:: PASSAGE SHOWN

Professor Harold Thimbleby Better Programming

GEOMETRY

LECTURE 6

BETTER PROGRAMMING

by

Harold Thimbleby

Gresham Professor of Geometry

13 May 2004

Reproduction of this text, or any extract from it, must credit Gresham College 1


Professor Harold Thimbleby Better Programming

BETTER PROGRAMMING

Harold Thimbleby

Gresham Professor of Geometry

Introduction

This year’s series of Geometry Lectures have looked at all aspects of computer science, from how it works, how we can teach it better, what the exciting issues are, and what the future research questions should be. We’ve explored some very exciting areas, and we have covered some of the areas that are exciting, but often misunderstood. Now, in this final lecture of the year, we turn to how the computer science community itself works. Where do all these ideas come from? How reliable are they? And, how can we do even better?

The underlying idea through the series of lectures is that things can be better when we know and understand things objectively about them. For everyday devices, there are theories. My lectures explained some of the theories, and how they can be applied to help make a better world: how they draw attention to design problems, and how they suggest fixes.

A scientific idealist might argue that the best science is objective and from that firm ground we can then build a world more similar to the way we might like it to be. Surely, then, we want firm foundations? We need reliable knowledge. For example, I am interested in how computers can be made easy to use; to work in my area, we need to check the things that are claimed to be ‘easy to use,’ and we need to know why they are easy to use (or not, as the case may be) so that we can improve the ideas they are based on. If I was interested in the speed of programs, we would need the claims about speeds to be clear, honest, and to be clear about which factors led to which speed concerns. And so on; whatever we are interested in, we need reliable knowledge — which goes behind just what is said in a paper.

::::

• **QUESTIONS**
1. Rewrite the paragraph of the lecture that begins "The underlying idea through the series of lectures" as a shorter paragraph, keeping its main facts.
2. Reproduce the passage of the lecture that opens with the words containing "This year’s series" and closes with "they suggest fixes.".
The records after the lecture are not needed for any of this work.

:: SUPPLIED INFORMATION

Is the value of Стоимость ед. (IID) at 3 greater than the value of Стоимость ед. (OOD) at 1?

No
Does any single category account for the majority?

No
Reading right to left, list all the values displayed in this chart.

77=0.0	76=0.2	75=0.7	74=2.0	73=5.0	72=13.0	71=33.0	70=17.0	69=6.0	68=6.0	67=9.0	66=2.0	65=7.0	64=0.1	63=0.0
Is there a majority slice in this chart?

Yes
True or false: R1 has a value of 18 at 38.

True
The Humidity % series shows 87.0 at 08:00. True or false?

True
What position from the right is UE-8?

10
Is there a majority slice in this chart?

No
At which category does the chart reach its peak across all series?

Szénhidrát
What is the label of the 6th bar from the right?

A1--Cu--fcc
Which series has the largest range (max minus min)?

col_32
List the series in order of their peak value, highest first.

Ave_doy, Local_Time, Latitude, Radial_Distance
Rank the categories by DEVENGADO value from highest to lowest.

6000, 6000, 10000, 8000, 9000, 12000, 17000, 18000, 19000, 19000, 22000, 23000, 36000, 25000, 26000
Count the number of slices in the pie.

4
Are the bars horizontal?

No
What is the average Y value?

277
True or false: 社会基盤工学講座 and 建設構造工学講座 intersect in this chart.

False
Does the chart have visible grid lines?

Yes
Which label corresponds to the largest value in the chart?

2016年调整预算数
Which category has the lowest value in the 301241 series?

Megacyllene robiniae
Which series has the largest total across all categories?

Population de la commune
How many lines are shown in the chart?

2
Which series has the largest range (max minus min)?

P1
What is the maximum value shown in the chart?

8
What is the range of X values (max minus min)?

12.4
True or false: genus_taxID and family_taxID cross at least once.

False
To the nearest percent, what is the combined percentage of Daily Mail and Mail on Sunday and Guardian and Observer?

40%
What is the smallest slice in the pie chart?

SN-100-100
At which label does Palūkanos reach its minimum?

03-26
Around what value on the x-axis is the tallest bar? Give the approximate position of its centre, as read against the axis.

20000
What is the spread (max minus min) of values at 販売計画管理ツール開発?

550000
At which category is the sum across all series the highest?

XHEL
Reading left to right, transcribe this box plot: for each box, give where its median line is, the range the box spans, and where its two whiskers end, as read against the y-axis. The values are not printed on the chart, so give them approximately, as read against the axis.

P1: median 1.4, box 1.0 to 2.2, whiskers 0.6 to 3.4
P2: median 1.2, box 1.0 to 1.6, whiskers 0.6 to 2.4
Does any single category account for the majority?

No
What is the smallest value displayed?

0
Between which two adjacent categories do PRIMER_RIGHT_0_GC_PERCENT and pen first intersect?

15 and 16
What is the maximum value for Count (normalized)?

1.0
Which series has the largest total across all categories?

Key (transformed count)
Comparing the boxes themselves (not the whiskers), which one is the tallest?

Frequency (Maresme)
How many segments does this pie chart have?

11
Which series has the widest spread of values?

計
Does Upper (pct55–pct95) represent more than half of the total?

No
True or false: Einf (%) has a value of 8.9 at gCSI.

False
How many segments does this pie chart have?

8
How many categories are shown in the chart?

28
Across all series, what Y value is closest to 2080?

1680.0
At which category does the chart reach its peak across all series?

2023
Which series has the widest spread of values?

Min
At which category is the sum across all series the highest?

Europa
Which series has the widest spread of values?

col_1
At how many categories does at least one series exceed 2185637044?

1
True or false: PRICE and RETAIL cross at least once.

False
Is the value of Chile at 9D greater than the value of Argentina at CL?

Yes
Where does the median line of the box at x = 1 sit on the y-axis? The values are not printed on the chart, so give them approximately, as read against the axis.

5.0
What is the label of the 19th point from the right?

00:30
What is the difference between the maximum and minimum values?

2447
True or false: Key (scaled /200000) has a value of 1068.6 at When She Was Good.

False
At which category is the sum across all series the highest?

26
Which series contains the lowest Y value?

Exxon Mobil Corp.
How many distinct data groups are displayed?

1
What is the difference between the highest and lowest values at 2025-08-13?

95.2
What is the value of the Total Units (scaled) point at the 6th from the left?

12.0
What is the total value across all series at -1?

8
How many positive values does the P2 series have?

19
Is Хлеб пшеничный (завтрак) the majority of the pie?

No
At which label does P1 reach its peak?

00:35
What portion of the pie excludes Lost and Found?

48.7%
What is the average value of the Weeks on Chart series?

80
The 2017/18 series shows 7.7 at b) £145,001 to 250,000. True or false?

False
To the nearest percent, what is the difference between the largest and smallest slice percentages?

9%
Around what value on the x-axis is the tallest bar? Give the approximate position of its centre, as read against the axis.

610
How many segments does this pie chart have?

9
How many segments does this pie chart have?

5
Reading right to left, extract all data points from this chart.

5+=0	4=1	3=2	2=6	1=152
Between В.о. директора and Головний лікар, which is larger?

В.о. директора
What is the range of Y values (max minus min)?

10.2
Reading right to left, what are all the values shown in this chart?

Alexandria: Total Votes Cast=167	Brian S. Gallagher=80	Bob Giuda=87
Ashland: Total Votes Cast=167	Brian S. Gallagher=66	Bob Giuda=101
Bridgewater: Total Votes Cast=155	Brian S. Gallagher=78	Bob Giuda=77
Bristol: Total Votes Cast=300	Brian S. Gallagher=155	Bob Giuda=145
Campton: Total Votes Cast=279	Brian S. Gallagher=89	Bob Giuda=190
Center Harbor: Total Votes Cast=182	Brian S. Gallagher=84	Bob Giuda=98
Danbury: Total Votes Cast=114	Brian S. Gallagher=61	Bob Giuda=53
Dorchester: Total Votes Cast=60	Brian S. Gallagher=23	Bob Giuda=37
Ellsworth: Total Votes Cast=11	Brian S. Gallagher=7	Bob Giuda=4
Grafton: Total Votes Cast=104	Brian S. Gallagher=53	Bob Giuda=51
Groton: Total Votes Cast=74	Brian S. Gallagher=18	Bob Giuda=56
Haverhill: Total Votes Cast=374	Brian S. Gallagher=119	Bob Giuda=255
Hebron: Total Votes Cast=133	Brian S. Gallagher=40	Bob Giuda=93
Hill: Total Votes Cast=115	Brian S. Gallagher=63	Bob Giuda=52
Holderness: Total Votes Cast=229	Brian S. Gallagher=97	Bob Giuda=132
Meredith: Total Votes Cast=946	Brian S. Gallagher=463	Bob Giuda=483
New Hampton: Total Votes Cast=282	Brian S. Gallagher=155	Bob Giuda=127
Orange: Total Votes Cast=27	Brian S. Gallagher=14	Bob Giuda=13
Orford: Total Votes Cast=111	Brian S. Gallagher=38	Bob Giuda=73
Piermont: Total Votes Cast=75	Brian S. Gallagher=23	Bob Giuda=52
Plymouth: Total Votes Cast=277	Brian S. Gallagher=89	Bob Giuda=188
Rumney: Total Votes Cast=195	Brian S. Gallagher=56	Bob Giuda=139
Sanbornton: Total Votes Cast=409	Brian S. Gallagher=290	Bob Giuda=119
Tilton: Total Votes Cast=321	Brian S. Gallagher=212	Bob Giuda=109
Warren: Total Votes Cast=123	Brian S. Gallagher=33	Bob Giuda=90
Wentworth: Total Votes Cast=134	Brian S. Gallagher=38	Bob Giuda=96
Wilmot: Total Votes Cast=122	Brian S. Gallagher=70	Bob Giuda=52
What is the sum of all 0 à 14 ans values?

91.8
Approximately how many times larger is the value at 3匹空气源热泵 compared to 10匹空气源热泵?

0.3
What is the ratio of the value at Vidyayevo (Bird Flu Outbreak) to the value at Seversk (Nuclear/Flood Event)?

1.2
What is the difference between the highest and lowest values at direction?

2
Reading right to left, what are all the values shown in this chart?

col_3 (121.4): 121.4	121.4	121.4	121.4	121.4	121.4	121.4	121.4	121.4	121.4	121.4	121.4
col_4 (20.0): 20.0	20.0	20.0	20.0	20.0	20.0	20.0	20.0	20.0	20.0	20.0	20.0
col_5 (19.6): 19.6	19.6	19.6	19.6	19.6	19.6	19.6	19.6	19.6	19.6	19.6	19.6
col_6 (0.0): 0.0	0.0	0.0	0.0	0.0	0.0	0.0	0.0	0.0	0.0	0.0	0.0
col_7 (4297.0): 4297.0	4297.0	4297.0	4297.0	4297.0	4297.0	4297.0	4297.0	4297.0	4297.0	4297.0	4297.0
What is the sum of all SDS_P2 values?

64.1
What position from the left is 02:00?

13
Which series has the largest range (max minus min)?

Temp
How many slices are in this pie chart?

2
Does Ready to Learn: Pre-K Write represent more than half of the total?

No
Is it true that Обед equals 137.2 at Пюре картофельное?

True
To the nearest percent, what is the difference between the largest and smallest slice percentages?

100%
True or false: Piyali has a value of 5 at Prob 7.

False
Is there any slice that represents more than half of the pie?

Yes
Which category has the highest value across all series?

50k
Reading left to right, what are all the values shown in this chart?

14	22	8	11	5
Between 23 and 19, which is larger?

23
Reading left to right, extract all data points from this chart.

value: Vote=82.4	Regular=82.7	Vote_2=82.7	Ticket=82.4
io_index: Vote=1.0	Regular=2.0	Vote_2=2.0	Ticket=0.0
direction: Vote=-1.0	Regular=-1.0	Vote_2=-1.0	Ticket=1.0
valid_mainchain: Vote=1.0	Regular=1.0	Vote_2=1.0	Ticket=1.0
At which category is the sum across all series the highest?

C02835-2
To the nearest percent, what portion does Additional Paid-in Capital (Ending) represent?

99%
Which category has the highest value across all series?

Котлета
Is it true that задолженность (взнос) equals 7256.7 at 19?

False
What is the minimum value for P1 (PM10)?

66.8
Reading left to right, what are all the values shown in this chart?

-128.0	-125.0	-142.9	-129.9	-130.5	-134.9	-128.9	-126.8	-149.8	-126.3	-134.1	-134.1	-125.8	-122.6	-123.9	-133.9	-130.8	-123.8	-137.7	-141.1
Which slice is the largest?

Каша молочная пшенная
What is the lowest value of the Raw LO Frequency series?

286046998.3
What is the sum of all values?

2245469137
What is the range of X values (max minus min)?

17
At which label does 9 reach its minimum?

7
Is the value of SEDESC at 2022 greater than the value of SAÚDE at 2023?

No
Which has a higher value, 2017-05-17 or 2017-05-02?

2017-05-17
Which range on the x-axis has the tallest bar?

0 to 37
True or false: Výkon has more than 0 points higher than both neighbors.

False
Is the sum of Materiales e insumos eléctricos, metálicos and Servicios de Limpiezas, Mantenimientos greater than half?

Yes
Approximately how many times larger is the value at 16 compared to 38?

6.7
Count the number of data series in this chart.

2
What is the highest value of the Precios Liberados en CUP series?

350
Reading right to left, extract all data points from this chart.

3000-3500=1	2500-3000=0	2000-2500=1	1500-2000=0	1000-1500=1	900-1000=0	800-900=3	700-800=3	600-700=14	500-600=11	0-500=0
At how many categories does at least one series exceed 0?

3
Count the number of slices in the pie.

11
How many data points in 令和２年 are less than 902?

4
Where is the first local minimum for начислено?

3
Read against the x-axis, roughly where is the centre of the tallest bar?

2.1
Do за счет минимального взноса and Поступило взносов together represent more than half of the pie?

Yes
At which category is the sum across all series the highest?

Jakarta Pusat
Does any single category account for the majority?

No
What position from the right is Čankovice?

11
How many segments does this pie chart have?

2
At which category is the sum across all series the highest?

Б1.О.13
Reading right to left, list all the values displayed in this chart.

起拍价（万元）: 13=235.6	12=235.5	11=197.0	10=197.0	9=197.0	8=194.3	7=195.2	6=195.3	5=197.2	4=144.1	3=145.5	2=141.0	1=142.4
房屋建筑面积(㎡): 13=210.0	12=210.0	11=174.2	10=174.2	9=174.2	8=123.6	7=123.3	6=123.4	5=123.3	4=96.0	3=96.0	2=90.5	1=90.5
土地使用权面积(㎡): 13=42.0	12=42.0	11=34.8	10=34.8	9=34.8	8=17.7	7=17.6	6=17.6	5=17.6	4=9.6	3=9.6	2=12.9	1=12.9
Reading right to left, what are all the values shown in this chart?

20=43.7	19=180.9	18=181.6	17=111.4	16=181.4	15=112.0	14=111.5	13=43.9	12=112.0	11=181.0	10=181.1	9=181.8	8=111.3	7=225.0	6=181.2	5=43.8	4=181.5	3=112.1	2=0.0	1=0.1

::::

• **EXERCISE SOLUTIONS**
1. The lecture series rests on the idea that things improve when we understand them objectively. Theories exist for everyday devices, and the lectures explained some of them and how applying them helps make a better world, both by drawing attention to design problems and by suggesting fixes.

2.
This year’s series of Geometry Lectures have looked at all aspects of computer science, from how it works, how we can teach it better, what the exciting issues are, and what the future research questions should be. We’ve explored some very exciting areas, and we have covered some of the areas that are exciting, but often misunderstood. Now, in this final lecture of the year, we turn to how the computer science community itself works. Where do all these ideas come from? How reliable are they? And, how can we do even better?

The underlying idea through the series of lectures is that things can be better when we know and understand things objectively about them. For everyday devices, there are theories. My lectures explained some of the theories, and how they can be applied to help make a better world: how they draw attention to design problems, and how they suggest fixes.